The FDA grants RMAT designation to regenerative therapies being developed for serious or life-threatening diseases and conditions.
The Bayer subsidiary’s AB-1005 will now benefit from improved access to the regulator, which may include comprehensive guidance on efficient drug development, rolling Biologics License Application review, and other measures to accelerate both the development and approval process of the therapy.
More than ten million people worldwide are estimated to be living with PD, a progressive neurodegenerative disease characterised by symptoms such as tremor, muscle rigidity and slowness of movement.

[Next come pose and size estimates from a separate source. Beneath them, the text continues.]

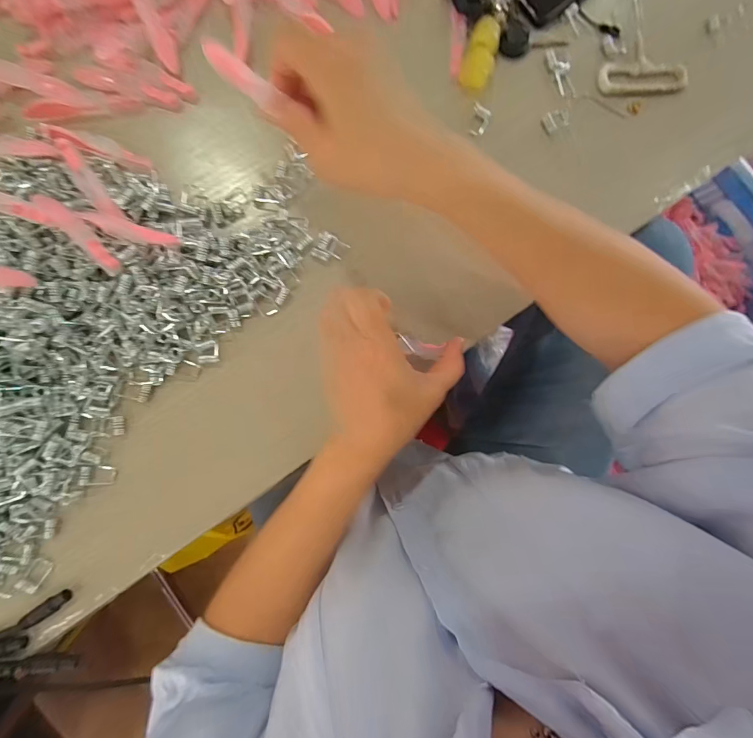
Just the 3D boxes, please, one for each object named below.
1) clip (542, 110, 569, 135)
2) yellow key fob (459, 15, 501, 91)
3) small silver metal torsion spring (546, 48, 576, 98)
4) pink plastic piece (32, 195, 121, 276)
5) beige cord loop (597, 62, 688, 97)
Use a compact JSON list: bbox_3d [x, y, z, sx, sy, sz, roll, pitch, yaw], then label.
[{"bbox_3d":[0.151,-0.210,0.327,0.023,0.007,0.015,-26,91,-7],"label":"clip"},{"bbox_3d":[0.086,-0.260,0.318,0.024,0.013,0.056,17,86,-6],"label":"yellow key fob"},{"bbox_3d":[0.160,-0.256,0.333,0.016,0.005,0.044,-18,92,-7],"label":"small silver metal torsion spring"},{"bbox_3d":[-0.207,-0.096,0.270,0.013,0.014,0.075,-45,93,-6],"label":"pink plastic piece"},{"bbox_3d":[0.235,-0.255,0.341,0.081,0.009,0.027,-7,89,-7],"label":"beige cord loop"}]

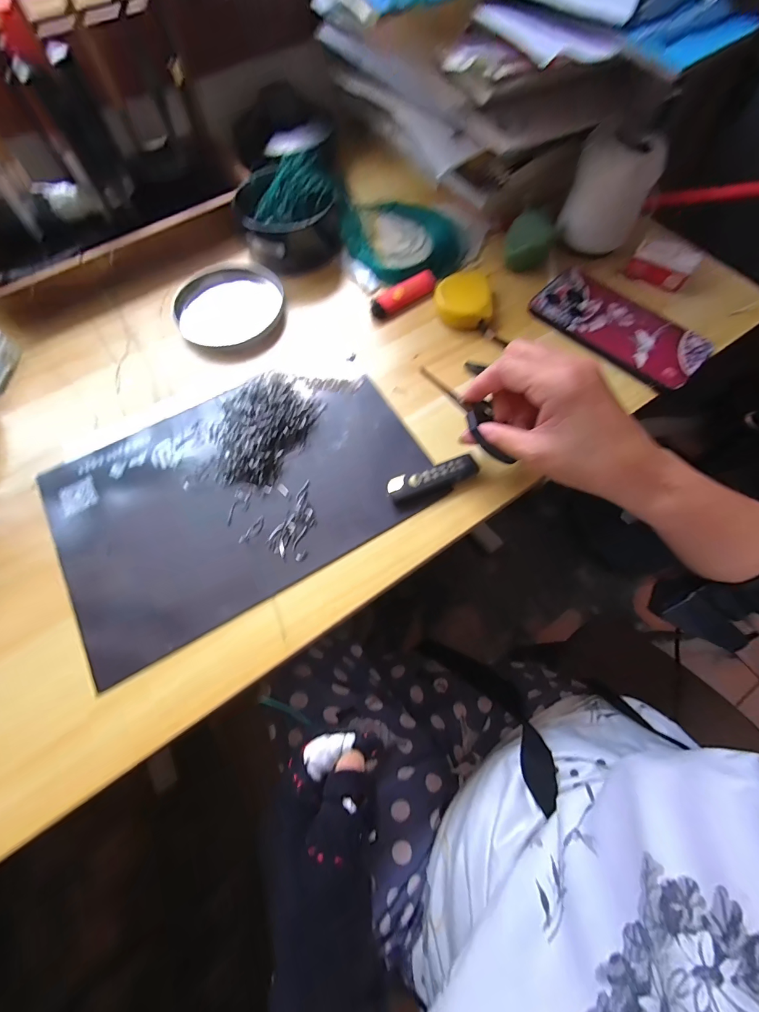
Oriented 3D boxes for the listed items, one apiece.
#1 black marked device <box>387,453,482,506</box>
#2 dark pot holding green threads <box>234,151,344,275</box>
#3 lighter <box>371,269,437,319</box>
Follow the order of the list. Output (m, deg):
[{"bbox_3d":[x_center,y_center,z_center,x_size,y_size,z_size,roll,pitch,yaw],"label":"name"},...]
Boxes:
[{"bbox_3d":[0.044,-0.023,0.331,0.076,0.013,0.019,-20,69,-8],"label":"black marked device"},{"bbox_3d":[-0.095,-0.320,0.438,0.113,0.064,0.093,-24,66,-9],"label":"dark pot holding green threads"},{"bbox_3d":[0.027,-0.223,0.415,0.080,0.011,0.025,-33,72,-13],"label":"lighter"}]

Recombinant glial cell line-derived neurotrophic factor (GDNF), a protein that helps neurons survive and differentiate, has long been evaluated as a potential treatment for diseases marked by progressive degeneration of midbrain dopaminergic neurons, including PD.
AB-1005, formerly known as AAV2-GDNF, is designed to allow for stable and continuous expression of GDNF in localised regions of the brain following direct neurosurgical injection.
Among the evidence supporting the FDA’s decision were the 36-month results from an open-label phase 1b trial of AB-1005, which demonstrated continued positive trends in assessed clinical outcome measures and showed that the candidate was well tolerated and not associated with any product-related serious adverse events.
The first patients in the phase 2 REGENERATE-PD study of AB-1005 have already been randomised in the US, and additional study sites in the US, UK, Germany and Poland are expected to open for enrolment in the first half of 2025.
AskBio’s chief executive officer, Gustavo Pesquin, said: “The FDA’s decision to grant RMAT designation to AB-1005 is exciting news for people living with PD and their loved ones.
“This milestone could potentially expedite the development of our important investigational gene therapy programme, and it highlights our promising data and the potential of AB-1005 for patients and the medical community. We look forward to working closely with the FDA to accelerate our programme”
Christian Rommel, executive vice president, global head of research at Bayer, added: “The RMAT designation for AB-1005 underscores the high unmet medical need and the potential of this investigational gene therapy to make a difference for patients with PD.”